(Records shown begins)
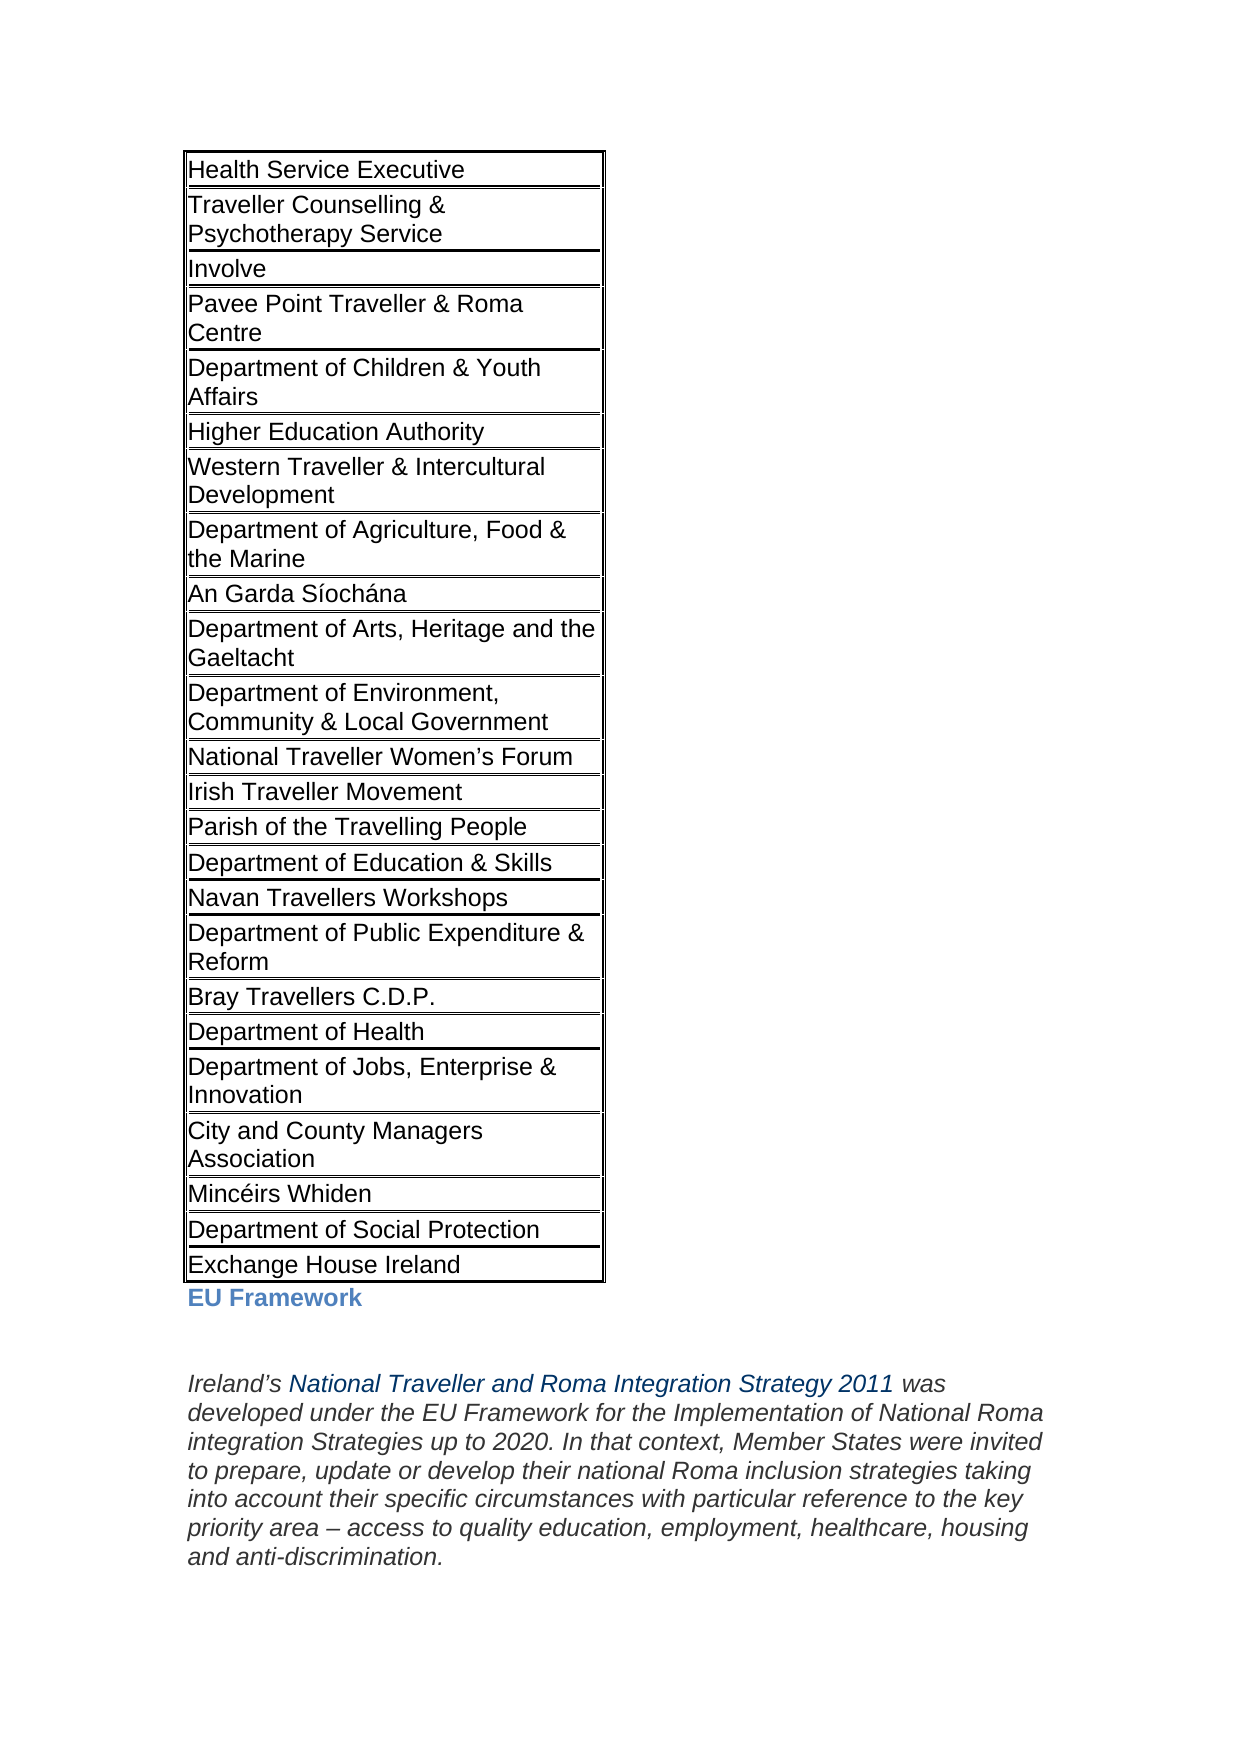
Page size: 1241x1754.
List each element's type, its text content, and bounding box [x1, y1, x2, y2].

table_cell Higher Education Authority [185, 412, 604, 447]
table_cell Navan Travellers Workshops [185, 878, 604, 913]
table_cell Traveller Counselling & Psychotherapy Service [187, 185, 603, 249]
table_cell Department of Arts, Heritage and the Gaeltacht [185, 610, 604, 673]
table_cell Department of Environment, Community & Local Government [187, 674, 603, 737]
table_cell Department of Agriculture, Food & the Marine [185, 511, 604, 574]
table_cell Western Traveller & Intercultural Development [185, 447, 604, 511]
table_cell Department of Children & Youth Affairs [185, 348, 604, 412]
subtitle EU Framework [187, 1283, 1053, 1312]
table_cell Parish of the Travelling People [185, 808, 604, 843]
table_cell Department of Social Protection [185, 1210, 604, 1245]
table_cell National Traveller Women’s Forum [187, 738, 603, 772]
table_cell Department of Health [185, 1012, 604, 1047]
table_cell Involve [187, 249, 602, 284]
table_cell Department of Public Expenditure & Reform [185, 913, 604, 977]
text Ireland’s National Traveller and Roma Integration Strategy 2011 was developed under the EU Framework for the Implementation of National Roma integration Strategies up to 2020. In that context, Member States were invited to prepare, update or develop their national Roma inclusion strategies taking into account their specific circumstances with particular reference to the key priority area – access to quality education, employment, healthcare, housing and anti-discrimination. [187, 1312, 1053, 1571]
table_cell Irish Traveller Movement [187, 773, 603, 808]
table_cell Department of Jobs, Enterprise & Innovation [187, 1047, 602, 1111]
table_cell Bray Travellers C.D.P. [185, 977, 604, 1012]
table_cell Health Service Executive [187, 153, 602, 185]
table_cell City and County Managers Association [185, 1111, 604, 1175]
table_cell Exchange House Ireland [187, 1245, 602, 1280]
table_cell Mincéirs Whiden [185, 1175, 604, 1210]
table_cell Pavee Point Traveller & Roma Centre [187, 284, 603, 348]
table_cell Department of Education & Skills [185, 843, 604, 878]
table_cell An Garda Síochána [187, 575, 603, 610]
(Records shown ends)
A word-for-word restatement of all the lines above is needed, with the pictures omitted.

Page size: 1241x1754.
List each element's type, its text content, and bounding box [x1, y1, x2, y2].

table_cell Higher Education Authority [185, 412, 604, 447]
table_cell Navan Travellers Workshops [185, 878, 604, 913]
table_cell Traveller Counselling & Psychotherapy Service [187, 185, 603, 249]
table_cell Department of Arts, Heritage and the Gaeltacht [185, 610, 604, 673]
table_cell Department of Environment, Community & Local Government [187, 674, 603, 737]
table_cell Department of Agriculture, Food & the Marine [185, 511, 604, 574]
table_cell Western Traveller & Intercultural Development [185, 447, 604, 511]
table_cell Department of Children & Youth Affairs [185, 348, 604, 412]
subtitle EU Framework [187, 1283, 1053, 1312]
table_cell Parish of the Travelling People [185, 808, 604, 843]
table_cell Department of Social Protection [185, 1210, 604, 1245]
table_cell National Traveller Women’s Forum [187, 738, 603, 772]
table_cell Department of Health [185, 1012, 604, 1047]
table_cell Involve [187, 249, 602, 284]
table_cell Department of Public Expenditure & Reform [185, 913, 604, 977]
text Ireland’s National Traveller and Roma Integration Strategy 2011 was developed under the EU Framework for the Implementation of National Roma integration Strategies up to 2020. In that context, Member States were invited to prepare, update or develop their national Roma inclusion strategies taking into account their specific circumstances with particular reference to the key priority area – access to quality education, employment, healthcare, housing and anti-discrimination. [187, 1312, 1053, 1571]
table_cell Irish Traveller Movement [187, 773, 603, 808]
table_cell Department of Jobs, Enterprise & Innovation [187, 1047, 602, 1111]
table_cell Bray Travellers C.D.P. [185, 977, 604, 1012]
table_cell Health Service Executive [187, 153, 602, 185]
table_cell City and County Managers Association [185, 1111, 604, 1175]
table_cell Exchange House Ireland [187, 1245, 602, 1280]
table_cell Mincéirs Whiden [185, 1175, 604, 1210]
table_cell Pavee Point Traveller & Roma Centre [187, 284, 603, 348]
table_cell Department of Education & Skills [185, 843, 604, 878]
table_cell An Garda Síochána [187, 575, 603, 610]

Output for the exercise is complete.